The artists also argued that the AI companies were liable for inducing copyright infringement by distributing their AI models and encouraging third parties to create infringing works using the models. While the court dismissed part of this claim, it allowed some aspects of it to proceed, ruling that the plaintiffs had not adequately shown that Stability AI or the other defendants had actively encouraged or induced users to infringe copyright. Even still, Judge Orrick found that the claim could not be entirely dismissed at this stage, noting that further evidence is needed.

> TLDR: While the plaintiffs secured a win here by preserving their core copyright infringement claim, especially in light of similar arguments that AI companies have lodged in the past, they could still face big challenges in proving their case as the lawsuit proceeds. 

THE BIGGER PICTURE: Considering the significant amount of resources that AI companies have, some experts see cases like the instant one and others as an attempt to drive publishers and creators to the table to force a deal.

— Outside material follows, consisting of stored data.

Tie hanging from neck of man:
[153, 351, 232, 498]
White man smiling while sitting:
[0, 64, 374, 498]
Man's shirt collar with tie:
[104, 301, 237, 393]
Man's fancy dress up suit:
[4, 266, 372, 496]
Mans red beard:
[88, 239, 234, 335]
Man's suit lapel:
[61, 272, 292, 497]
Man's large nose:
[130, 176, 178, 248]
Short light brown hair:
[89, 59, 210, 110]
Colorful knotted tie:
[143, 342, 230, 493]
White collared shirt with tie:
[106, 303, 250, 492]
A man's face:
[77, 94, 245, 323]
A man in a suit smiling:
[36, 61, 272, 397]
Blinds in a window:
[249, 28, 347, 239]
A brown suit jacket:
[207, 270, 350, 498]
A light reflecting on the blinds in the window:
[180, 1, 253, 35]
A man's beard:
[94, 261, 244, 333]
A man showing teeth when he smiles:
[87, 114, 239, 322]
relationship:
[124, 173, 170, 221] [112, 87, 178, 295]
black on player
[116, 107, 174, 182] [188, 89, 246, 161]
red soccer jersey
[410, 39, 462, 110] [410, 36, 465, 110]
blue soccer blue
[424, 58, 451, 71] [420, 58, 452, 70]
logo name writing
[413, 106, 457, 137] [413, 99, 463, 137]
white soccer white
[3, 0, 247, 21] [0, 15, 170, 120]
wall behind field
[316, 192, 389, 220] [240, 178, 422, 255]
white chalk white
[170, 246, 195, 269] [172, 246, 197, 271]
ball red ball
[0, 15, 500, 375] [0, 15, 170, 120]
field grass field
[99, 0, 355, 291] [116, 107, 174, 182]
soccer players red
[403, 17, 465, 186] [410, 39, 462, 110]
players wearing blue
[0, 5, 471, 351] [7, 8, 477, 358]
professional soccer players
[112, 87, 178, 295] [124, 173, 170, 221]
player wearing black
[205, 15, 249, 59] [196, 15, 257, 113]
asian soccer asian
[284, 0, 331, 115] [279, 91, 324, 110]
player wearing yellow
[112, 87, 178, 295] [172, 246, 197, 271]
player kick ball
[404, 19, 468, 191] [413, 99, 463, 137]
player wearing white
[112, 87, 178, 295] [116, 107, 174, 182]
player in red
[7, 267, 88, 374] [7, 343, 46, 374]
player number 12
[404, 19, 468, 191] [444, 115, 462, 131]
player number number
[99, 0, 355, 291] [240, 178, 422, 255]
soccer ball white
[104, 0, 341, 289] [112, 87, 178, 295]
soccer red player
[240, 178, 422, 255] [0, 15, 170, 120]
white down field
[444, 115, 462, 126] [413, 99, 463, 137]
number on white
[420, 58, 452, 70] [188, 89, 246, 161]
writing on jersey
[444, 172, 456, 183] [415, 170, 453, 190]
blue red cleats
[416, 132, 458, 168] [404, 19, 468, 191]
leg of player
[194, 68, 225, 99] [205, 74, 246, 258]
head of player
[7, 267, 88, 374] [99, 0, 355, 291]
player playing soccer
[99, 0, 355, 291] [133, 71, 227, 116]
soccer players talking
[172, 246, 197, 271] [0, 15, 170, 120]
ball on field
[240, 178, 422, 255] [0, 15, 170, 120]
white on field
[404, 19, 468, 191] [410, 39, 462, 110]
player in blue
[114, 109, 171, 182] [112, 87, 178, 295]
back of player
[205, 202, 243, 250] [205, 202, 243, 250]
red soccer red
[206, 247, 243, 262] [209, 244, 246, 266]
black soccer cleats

For example, Michael Hobbs, a partner at Troutman Pepper, who specializes in copyright law, told TFL that he sees the AI companies’ defense tactics as part of an overall strategy to overwhelm plaintiffs and strong-arm them into licensing agreements, similar to the ones that the Associated Press and other publishers have signed off on. 

“They want the current uncertainty of the law of generative AI to end in a series of well-negotiated licenses and settlement with copyright content owners,” Hobbs told TFL. “Given their $80 billion dollar valuation, OpenAI can afford them.”

At the same time, the case is part of a larger pool of litigation that centers on the rise and increasing adoption of generative AI. The outcomes in these cases, many of which are still in relatively early stages, stand to have a significant impact on the workings of companies like Stability AI, OpenAI, etc., which have been widely accused of building very valuable generative AI platforms by making unauthorized and allegedly infringing use of sizable amounts of copyright-protected materials – from imagery to books and newspaper articles. As such, how exactly companies in the generative AI space can function (and how they can continue to build and train the models necessary to power their AI platforms) stands in the balance.

The case is Sarah Andersen, et al., v. Stability AI LTD., et al., 3:23-cv-00201 (N.D. Cal.).